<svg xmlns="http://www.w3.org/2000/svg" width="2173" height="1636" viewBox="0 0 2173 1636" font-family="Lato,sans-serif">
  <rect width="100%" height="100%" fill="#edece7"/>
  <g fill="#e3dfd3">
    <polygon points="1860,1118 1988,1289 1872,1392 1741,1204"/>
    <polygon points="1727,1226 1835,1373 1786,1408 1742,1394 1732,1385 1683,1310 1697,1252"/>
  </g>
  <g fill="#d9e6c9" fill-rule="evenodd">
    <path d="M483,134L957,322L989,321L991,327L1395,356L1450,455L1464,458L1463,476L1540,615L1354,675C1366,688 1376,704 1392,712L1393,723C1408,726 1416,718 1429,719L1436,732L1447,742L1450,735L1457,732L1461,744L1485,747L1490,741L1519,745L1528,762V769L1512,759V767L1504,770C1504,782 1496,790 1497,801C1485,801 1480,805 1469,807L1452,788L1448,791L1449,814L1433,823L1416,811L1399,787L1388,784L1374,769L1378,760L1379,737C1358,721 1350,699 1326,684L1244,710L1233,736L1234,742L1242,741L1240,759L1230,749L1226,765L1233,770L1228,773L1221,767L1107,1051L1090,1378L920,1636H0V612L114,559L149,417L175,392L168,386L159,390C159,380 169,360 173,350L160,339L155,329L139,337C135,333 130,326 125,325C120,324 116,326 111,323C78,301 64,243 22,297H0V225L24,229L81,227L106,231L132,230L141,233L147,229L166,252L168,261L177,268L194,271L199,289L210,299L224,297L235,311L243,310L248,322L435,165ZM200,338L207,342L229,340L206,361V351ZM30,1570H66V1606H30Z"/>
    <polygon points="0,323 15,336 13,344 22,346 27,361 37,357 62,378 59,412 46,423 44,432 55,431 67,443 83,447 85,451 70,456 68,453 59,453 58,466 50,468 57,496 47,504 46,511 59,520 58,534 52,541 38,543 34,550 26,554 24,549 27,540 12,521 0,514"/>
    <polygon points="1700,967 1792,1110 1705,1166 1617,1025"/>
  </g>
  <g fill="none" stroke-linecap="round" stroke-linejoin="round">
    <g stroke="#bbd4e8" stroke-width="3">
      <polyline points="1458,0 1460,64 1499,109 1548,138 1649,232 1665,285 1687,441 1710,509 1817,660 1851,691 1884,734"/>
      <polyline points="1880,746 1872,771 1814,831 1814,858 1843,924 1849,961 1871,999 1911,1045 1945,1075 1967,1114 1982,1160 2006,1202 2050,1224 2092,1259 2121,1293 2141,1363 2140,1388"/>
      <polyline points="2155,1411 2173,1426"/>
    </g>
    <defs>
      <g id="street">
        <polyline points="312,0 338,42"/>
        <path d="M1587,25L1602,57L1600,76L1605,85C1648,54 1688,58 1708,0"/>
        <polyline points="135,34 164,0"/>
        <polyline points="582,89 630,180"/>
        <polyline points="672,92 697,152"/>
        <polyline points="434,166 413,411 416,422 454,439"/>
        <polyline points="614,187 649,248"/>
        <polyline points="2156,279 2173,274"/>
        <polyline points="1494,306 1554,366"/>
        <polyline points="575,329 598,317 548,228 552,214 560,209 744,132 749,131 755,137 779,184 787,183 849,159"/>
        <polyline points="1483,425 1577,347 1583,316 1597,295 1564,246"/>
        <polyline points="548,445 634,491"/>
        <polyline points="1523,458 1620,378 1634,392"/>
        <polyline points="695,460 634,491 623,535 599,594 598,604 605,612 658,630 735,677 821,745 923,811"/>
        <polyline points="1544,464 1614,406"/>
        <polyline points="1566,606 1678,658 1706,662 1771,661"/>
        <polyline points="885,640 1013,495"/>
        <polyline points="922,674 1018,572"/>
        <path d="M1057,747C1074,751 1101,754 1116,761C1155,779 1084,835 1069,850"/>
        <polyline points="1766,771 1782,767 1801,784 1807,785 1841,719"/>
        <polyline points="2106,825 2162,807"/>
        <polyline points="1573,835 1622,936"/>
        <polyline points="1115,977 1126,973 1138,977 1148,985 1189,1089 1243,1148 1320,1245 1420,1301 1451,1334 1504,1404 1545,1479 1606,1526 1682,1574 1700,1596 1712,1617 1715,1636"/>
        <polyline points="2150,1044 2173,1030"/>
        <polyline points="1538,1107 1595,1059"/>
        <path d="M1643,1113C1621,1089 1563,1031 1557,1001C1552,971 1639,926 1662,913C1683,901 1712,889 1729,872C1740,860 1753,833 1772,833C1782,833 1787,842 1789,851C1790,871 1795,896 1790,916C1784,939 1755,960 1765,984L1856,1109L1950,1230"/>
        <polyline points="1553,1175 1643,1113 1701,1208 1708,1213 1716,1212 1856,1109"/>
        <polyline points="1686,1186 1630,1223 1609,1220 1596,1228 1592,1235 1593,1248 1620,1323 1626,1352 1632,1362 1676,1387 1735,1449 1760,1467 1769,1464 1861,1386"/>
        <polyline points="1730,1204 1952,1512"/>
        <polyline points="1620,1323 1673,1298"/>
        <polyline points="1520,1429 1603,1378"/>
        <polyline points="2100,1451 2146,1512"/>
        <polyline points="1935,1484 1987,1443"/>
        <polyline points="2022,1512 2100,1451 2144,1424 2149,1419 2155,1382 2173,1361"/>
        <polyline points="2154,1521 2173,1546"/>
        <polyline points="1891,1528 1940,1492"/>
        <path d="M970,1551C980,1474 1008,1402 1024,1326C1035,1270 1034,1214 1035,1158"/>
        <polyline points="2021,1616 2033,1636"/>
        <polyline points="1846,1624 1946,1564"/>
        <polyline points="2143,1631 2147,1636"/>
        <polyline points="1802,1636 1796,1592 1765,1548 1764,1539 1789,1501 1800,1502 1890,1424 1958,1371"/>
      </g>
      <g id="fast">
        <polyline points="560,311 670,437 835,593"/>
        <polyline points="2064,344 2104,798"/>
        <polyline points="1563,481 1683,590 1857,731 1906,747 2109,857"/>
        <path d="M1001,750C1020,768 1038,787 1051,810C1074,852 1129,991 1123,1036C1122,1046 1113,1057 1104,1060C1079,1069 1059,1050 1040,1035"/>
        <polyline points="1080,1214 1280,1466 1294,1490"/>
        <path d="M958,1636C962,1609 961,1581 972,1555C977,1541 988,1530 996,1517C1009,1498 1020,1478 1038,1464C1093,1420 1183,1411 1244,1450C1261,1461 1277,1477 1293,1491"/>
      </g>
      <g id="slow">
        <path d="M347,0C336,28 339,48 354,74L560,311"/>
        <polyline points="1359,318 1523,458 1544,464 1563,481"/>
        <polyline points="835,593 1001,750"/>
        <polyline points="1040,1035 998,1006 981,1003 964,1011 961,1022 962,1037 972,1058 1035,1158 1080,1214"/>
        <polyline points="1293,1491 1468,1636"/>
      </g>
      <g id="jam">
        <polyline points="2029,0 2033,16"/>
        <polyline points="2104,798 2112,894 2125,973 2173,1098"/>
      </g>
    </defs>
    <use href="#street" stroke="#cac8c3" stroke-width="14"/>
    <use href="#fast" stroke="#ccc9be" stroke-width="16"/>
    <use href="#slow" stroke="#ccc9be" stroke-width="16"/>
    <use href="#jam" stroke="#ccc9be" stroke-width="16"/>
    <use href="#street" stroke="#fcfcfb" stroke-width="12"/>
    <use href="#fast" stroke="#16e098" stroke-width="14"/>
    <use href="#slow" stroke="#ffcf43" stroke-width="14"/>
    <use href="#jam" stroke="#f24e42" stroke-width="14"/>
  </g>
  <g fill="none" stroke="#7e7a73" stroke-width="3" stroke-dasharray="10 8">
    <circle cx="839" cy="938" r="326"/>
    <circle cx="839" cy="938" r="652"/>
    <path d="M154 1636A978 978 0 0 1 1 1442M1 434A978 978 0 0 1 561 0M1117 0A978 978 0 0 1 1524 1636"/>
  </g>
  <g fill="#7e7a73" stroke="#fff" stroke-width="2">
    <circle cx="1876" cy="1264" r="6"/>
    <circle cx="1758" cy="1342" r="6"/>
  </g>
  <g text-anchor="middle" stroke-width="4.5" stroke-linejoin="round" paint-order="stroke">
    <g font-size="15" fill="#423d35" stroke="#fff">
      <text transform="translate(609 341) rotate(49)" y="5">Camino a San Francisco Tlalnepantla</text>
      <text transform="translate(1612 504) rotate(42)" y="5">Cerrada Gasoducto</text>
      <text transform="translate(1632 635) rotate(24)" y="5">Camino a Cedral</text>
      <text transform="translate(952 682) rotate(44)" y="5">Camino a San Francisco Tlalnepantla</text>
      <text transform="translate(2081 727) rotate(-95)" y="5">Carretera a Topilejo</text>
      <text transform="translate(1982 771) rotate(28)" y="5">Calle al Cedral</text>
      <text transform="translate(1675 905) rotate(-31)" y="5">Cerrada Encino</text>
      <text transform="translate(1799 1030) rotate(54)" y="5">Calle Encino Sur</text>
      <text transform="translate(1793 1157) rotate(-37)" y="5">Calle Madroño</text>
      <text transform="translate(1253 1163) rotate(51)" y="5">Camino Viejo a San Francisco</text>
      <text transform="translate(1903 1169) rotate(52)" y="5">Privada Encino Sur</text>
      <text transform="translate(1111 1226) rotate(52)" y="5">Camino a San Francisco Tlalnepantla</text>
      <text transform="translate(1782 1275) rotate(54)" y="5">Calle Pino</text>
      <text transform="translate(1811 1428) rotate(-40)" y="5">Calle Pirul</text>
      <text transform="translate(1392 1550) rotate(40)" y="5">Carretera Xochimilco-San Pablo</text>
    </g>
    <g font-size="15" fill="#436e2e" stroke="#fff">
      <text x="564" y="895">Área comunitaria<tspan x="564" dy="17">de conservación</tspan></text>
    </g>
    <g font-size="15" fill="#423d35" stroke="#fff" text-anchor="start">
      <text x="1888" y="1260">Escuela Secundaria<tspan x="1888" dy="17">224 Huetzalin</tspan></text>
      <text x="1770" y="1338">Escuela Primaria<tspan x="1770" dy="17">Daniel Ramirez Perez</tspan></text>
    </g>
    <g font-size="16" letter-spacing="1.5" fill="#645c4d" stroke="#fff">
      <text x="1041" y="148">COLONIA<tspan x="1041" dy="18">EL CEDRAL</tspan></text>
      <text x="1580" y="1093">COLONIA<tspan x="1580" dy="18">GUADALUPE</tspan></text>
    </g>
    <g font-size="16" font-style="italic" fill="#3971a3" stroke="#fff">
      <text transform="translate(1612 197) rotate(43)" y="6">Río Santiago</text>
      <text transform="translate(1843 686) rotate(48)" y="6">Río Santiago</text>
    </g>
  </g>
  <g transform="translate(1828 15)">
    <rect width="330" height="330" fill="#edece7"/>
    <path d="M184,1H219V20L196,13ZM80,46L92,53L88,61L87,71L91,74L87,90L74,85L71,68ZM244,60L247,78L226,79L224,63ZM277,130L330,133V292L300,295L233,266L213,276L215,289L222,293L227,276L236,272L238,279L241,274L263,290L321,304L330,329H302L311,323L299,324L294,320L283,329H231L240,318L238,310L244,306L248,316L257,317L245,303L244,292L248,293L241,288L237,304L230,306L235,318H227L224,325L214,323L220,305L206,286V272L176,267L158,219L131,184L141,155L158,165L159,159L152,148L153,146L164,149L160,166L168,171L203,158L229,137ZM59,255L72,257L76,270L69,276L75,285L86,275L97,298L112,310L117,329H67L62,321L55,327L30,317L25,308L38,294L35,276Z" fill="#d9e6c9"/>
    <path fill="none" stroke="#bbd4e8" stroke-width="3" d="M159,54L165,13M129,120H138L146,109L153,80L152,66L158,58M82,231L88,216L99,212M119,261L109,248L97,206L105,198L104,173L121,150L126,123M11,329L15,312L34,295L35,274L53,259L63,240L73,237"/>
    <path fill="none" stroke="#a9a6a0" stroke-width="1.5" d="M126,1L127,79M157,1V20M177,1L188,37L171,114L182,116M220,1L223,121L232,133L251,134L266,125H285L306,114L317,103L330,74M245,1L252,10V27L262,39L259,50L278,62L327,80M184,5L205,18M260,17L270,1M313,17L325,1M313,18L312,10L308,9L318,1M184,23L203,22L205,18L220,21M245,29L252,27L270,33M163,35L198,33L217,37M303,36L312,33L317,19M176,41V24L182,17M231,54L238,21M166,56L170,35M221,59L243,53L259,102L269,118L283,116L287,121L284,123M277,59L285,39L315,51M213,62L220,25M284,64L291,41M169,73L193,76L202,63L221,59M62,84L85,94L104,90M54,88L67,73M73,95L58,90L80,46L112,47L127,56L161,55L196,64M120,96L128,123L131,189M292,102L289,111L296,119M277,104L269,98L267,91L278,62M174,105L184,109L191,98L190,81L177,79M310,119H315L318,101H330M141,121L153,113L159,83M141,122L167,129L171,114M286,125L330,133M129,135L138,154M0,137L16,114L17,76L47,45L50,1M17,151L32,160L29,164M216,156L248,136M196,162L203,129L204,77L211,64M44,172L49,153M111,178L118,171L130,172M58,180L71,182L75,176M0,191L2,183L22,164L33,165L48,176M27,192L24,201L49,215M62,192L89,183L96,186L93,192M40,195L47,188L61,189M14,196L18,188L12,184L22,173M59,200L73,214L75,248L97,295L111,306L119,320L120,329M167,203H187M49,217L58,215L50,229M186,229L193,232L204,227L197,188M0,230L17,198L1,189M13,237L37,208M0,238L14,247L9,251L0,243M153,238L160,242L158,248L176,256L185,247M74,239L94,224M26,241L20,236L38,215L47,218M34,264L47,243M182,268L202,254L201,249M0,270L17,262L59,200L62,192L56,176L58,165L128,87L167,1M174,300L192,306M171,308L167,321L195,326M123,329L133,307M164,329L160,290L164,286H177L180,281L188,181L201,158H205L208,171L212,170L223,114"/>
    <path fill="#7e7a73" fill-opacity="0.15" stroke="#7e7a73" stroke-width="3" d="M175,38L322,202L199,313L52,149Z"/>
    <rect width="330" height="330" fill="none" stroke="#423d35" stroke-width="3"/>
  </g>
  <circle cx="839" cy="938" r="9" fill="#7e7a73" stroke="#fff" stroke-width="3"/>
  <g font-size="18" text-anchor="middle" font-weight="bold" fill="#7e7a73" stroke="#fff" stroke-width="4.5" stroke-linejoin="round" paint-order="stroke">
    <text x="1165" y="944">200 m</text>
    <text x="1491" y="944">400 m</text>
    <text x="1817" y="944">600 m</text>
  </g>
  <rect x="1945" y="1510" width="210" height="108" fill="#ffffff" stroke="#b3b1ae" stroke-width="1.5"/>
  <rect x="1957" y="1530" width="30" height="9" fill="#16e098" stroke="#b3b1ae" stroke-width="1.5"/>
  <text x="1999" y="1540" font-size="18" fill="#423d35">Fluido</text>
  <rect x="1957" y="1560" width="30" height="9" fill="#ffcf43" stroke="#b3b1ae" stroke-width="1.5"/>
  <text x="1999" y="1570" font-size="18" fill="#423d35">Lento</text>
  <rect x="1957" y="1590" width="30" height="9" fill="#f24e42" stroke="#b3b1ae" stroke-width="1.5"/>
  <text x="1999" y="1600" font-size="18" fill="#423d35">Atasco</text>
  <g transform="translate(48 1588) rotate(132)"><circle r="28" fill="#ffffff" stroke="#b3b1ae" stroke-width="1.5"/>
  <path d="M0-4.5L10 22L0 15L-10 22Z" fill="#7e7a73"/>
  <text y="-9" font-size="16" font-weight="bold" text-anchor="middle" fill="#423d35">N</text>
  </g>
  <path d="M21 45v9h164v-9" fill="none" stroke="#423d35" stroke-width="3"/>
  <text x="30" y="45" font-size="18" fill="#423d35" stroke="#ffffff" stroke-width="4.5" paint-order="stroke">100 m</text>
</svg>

## INSTRUCTIONS TO FOLLOW:
Among the lines above, list those that contain the word "Escuela".

## EXERCISE ANSWER:
      <text x="1888" y="1260">Escuela Secundaria<tspan x="1888" dy="17">224 Huetzalin</tspan></text>
      <text x="1770" y="1338">Escuela Primaria<tspan x="1770" dy="17">Daniel Ramirez Perez</tspan></text>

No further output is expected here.